A research team led by Gourav Datta has introduced LE-NeuS, a novel neuro-symbolic framework designed to make complex video understanding practical for real-world applications. Existing methods that combine neural networks with symbolic logic for long-form video question answering (LVQA) have shown impressive accuracy gains by using formal verification for temporal reasoning. However, these approaches came with a crippling drawback: they were up to 90 times slower than simply prompting a base Vision-Language Model (VLM), rendering them unusable for latency-sensitive scenarios like autonomous systems or real-time monitoring. LE-NeuS directly tackles this bottleneck, aiming to preserve the reasoning benefits while drastically cutting computational costs.

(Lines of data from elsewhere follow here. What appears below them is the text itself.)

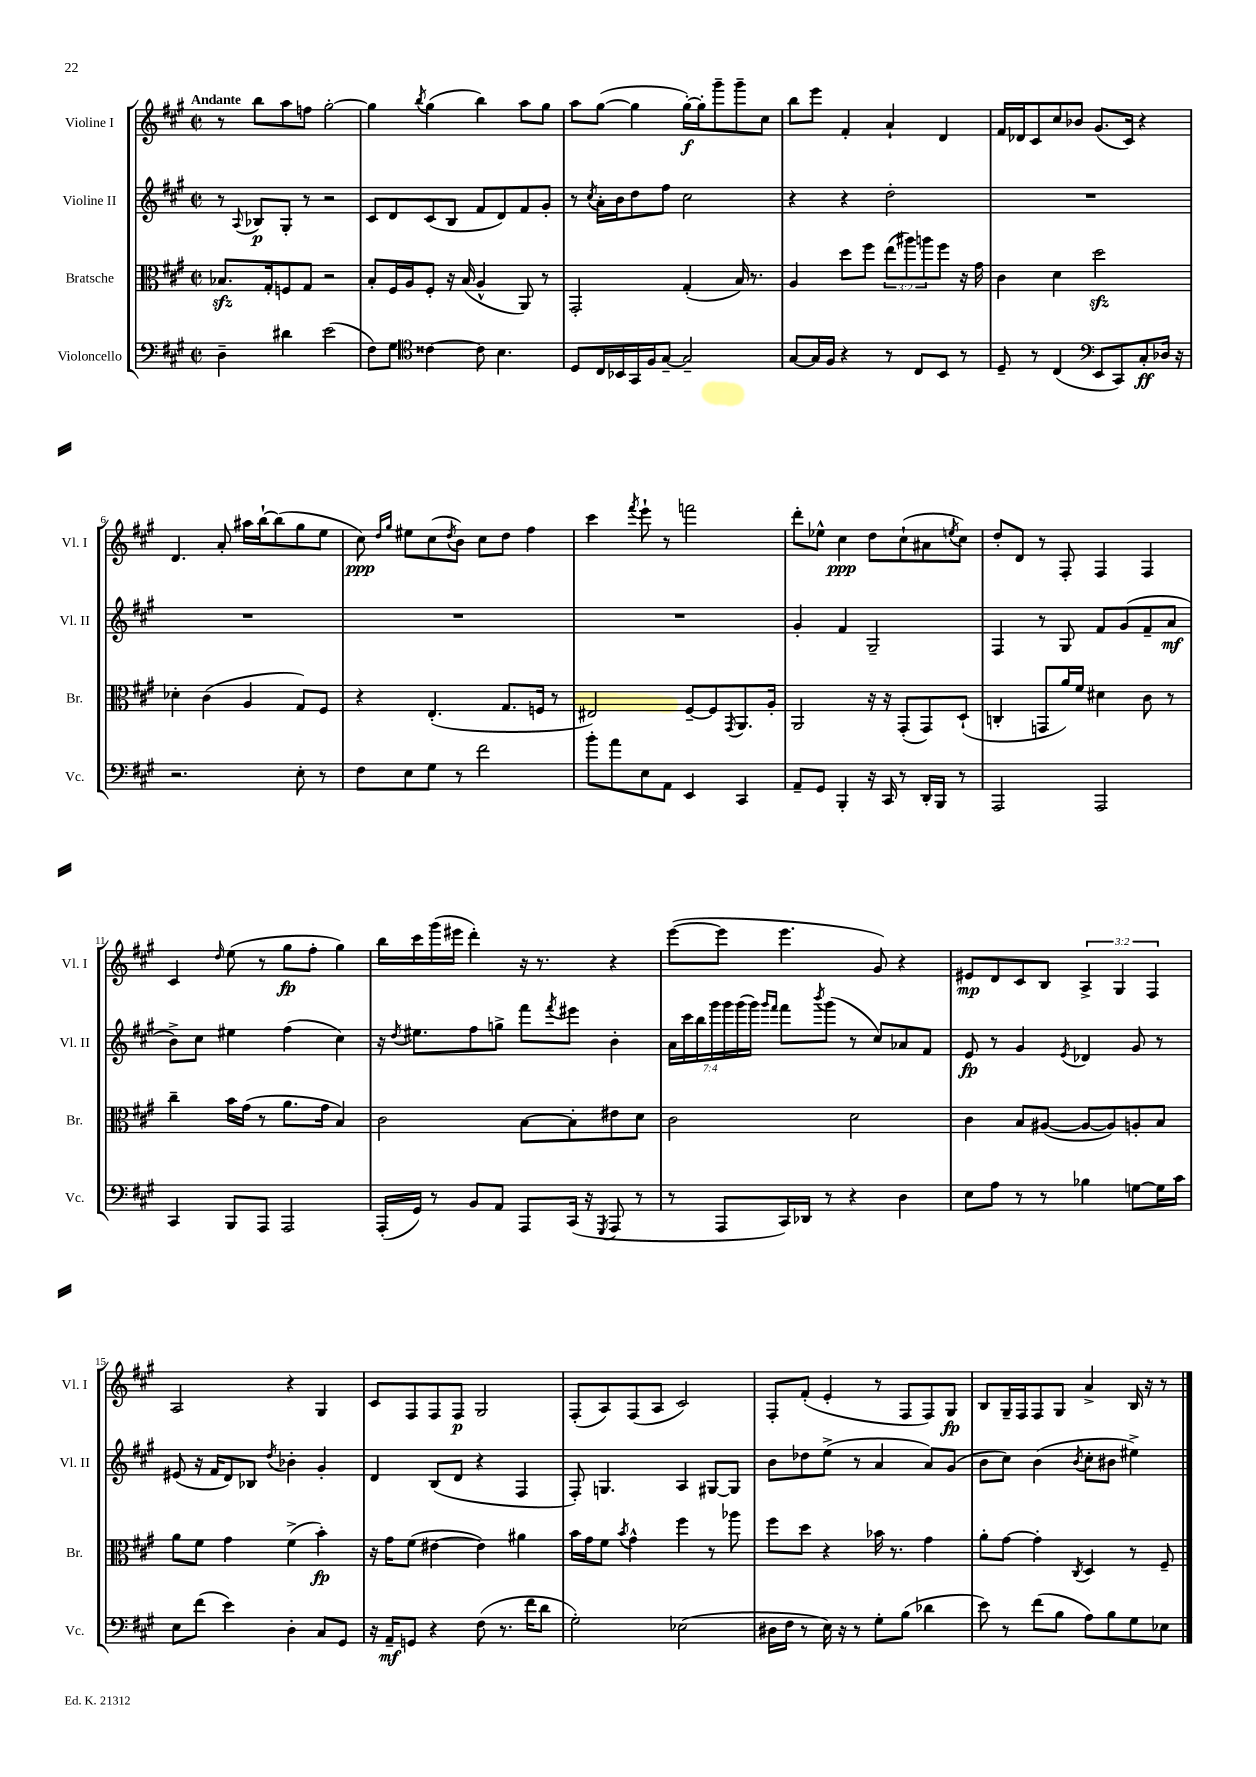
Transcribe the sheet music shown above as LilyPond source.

<<
\new StaffGroup <<
\new Staff = "s0" \with { instrumentName = "Violine I" shortInstrumentName = "Vl. I" } {
    \clef treble \key a \major \defaultTimeSignature \time 2/2 \override Staff.TupletNumber.text = #tuplet-number::calc-fraction-text \tempo "Andante"
    r8 b''8 a''8 f''8 gis''2~-. |
    gis''4 \acciaccatura { b''8 } gis''4( b''4) a''8 gis''8 |
    a''8 gis''8~( gis''4 gis''16~-.\f) gis''16-. gis'''8-- gis'''8-- cis''8 |
    b''8 e'''8 fis'4-. a'4-! d'4 |
    fis'16 des'16 cis'8 cis''8 bes'8 gis'8.( cis'16) r4 |
    d'4. a'8-. ais''16 b''16~-! b''8( gis''8 e''8 |
    cis''8\ppp) \grace { d''16 gis''16 } eis''8 cis''8( \acciaccatura { d''8 } b'8) cis''8 d''8 fis''4 |
    cis'''4 \acciaccatura { fis'''8 } e'''8-! r8 f'''2 |
    d'''8-. ees''8-^ cis''4\ppp d''8 cis''8-!( ais'8 \acciaccatura { e''8 } cis''8) |
    d''8-. d'8 r8 fis8-. fis4 fis4 |
    cis'4 \grace { d''16 } e''8( r8 gis''8\fp fis''8-. gis''4) |
    b''16 cis'''16 gis'''16( eis'''16 d'''4-.) r16 r8. r4 |
    e'''8~( e'''8 e'''4. gis'8) r4 |
    eis'8\mp d'8 cis'8 b8 \tuplet 3/2 { a4-> gis4 fis4 } |
    a2 r4 gis4 |
    cis'8 fis8 fis8 fis8\p gis2 |
    fis8-.( a8) fis8( a8 cis'2) |
    fis8-. fis'8-.( e'4-. r8 fis8 fis8) gis8\fp |
    b8 gis16-- fis16 fis8 gis8 a'4-> b16 r16 r8 \bar "|." |
}
\new Staff = "s1" \with { instrumentName = "Violine II" shortInstrumentName = "Vl. II" } {
    \clef treble \key a \major \defaultTimeSignature \time 2/2 \override Staff.TupletNumber.text = #tuplet-number::calc-fraction-text
    r8 \appoggiatura { a8 } bes8\p gis8-. r8 r2 |
    cis'8 d'8 cis'8( b8 fis'8 d'8) fis'8 gis'8-. |
    r8 \acciaccatura { cis''8 } a'16-. b'16 d''8 fis''8 cis''2 |
    r4 r4 d''2-. |
    R1 |
    R1 |
    R1 |
    R1 |
    gis'4-. fis'4 gis2-- |
    fis4 r8 gis8 fis'8 gis'8( fis'8-- a'8\mf |
    b'8->) cis''8 eis''4 fis''4( cis''4) |
    r16 \acciaccatura { d''8 } eis''8. fis''8 g''8-> fis'''8 \acciaccatura { fis'''8 } eis'''8 b'4-. |
    \tuplet 7/4 { a'16 cis'''16 b''16 gis'''16 gis'''16 gis'''16( gis'''16) } \grace { gis'''16 fis'''16 } fis'''8 \acciaccatura { b'''8 } gis'''8( r8 cis''8) aes'8 fis'8 |
    e'8\fp r8 gis'4 \acciaccatura { e'8 } des'4 gis'8 r8 |
    eis'8( r16 fis'16 d'8) bes8 \acciaccatura { d''8 } bes'4-. gis'4-. |
    d'4 b8( d'8 r4 fis4 |
    fis8-.) g4. a4 gis8~ gis8 |
    b'8 des''8 e''8->( r8 a'4 a'8) gis'8( |
    b'8 cis''8) b'4( \acciaccatura { b'8 } cis''8-. bis'8 eis''4->) \bar "|." |
}
\new Staff = "s2" \with { instrumentName = "Bratsche" shortInstrumentName = "Br." } {
    \clef alto \key a \major \defaultTimeSignature \time 2/2 \override Staff.TupletNumber.text = #tuplet-number::calc-fraction-text
    bes8.\sfz gis16-. f8 gis8 r2 |
    b8-. fis16 a16 fis8-. r16 b16( a4-^ a,8) r8 |
    gis,2-. gis4-.( b16) r8. |
    a4 d''8 fis''8 \tuplet 3/2 { e''8( ais''8) a''8 } fis''8 r16 gis'16 |
    cis'4 d'4 d''2\sfz |
    des'4-. cis'4( a4 gis8) fis8 |
    r4 e4.-.( gis8. f16 r8 |
    eis2) fis8~-- fis8 \acciaccatura { gis,8 } a,8. a16-. |
    a,2 r16 r16 gis,8-.( gis,8) d8-!( |
    c4-. g,8 a'16) fis'16 dis'4 cis'8 r8 |
    cis''4-- b'16 gis'16( r8 a'8. gis'16 b4) |
    cis'2 b8~ b8-. eis'8 d'8 |
    cis'2 d'2 |
    cis'4 b8 ais8~( ais8~ ais8) a8-. b8 |
    a'8 fis'8 gis'4 fis'4->( b'4-.\fp) |
    r16 gis'16 fis'8( eis'4~ eis'4) ais'4 |
    b'16 gis'16 fis'8 \acciaccatura { b'8 } gis'4-^ fis''4 r8 aes''8 |
    fis''8 d''8 r4 bes'16 r8. gis'4 |
    a'8-. gis'8~ gis'4-. \acciaccatura { cis8 } d4 r8 fis8-- \bar "|." |
}
\new Staff = "s3" \with { instrumentName = "Violoncello" shortInstrumentName = "Vc." } {
    \clef bass \key a \major \defaultTimeSignature \time 2/2
    d4-- dis'4 e'2( |
    fis8) gis8 \clef tenor cisis'4~ cisis'8 b4. |
    d8 cis16 bes,16 gis,16 fis16 gis8~-- gis2-- |
    gis8~ gis16 fis16 r4 r8 cis8 b,8 r8 |
    d8-- r8 cis4( \clef bass e,8 cis,8) cis8-.\ff des16 r16 |
    r2. e8-. r8 |
    fis8 e8 gis8 r8 fis'2 |
    b'8-. a'8 e8 a,8 e,4 cis,4 |
    a,8-- gis,8 b,,4-. r16 cis,16 r8 d,16-. b,,16 r8 |
    a,,2 a,,2 |
    cis,4 b,,8 a,,8 a,,2 |
    a,,16-.( gis,16) r8 b,8 a,8 a,,8 cis,16( r16 \acciaccatura { gis,,8 } a,,8 r8 |
    r8 a,,8 cis,16) des,16 r8 r4 d4 |
    e8 a8 r8 r8 bes4 g8~ g16 cis'16 |
    e8 fis'8( e'4) d4-. cis8 gis,8 |
    r16 a,16--\mf g,8 r4 fis8( r8. fis'16 d'8 |
    gis2-.) ees2( |
    dis16 fis16 r8 e16) r16 r8 gis8-. b8( des'4 |
    e'8) r8 fis'8( b8 a8) b8 gis8 ees8 \bar "|." |
}
>>
>>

The key innovation lies in optimizing the two most expensive steps of neuro-symbolic video analysis. First, LE-NeuS employs a CLIP-guided, two-stage adaptive sampling technique that intelligently skips semantically redundant video frames while carefully preserving critical temporal boundaries where actions change. Second, it implements batched proposition detection, which parallelizes the VLM's work across temporal windows instead of processing frames sequentially. Tested on benchmarks like LongVideoBench and Video-MME using NVIDIA H100 GPUs, the framework successfully reduced the latency gap from 90x to roughly 10x. Crucially, it maintained accuracy improvements of over 10% on temporally complex queries, such as those requiring understanding of event sequences or causality. This breakthrough bridges the gap between high-accuracy symbolic reasoning and the speed demands of deployable AI.

Key Points
  • Reduces neuro-symbolic video AI latency from 90x to ~10x overhead compared to base VLM prompting
  • Maintains >10% accuracy gains on temporally complex queries in benchmarks like LongVideoBench
  • Uses CLIP-guided adaptive sampling and batched VLM inference to skip redundant frames and parallelize work

Why It Matters

Enables complex, reasoning-based video analysis for real-time applications like autonomous vehicles and security, moving it from research to deployment.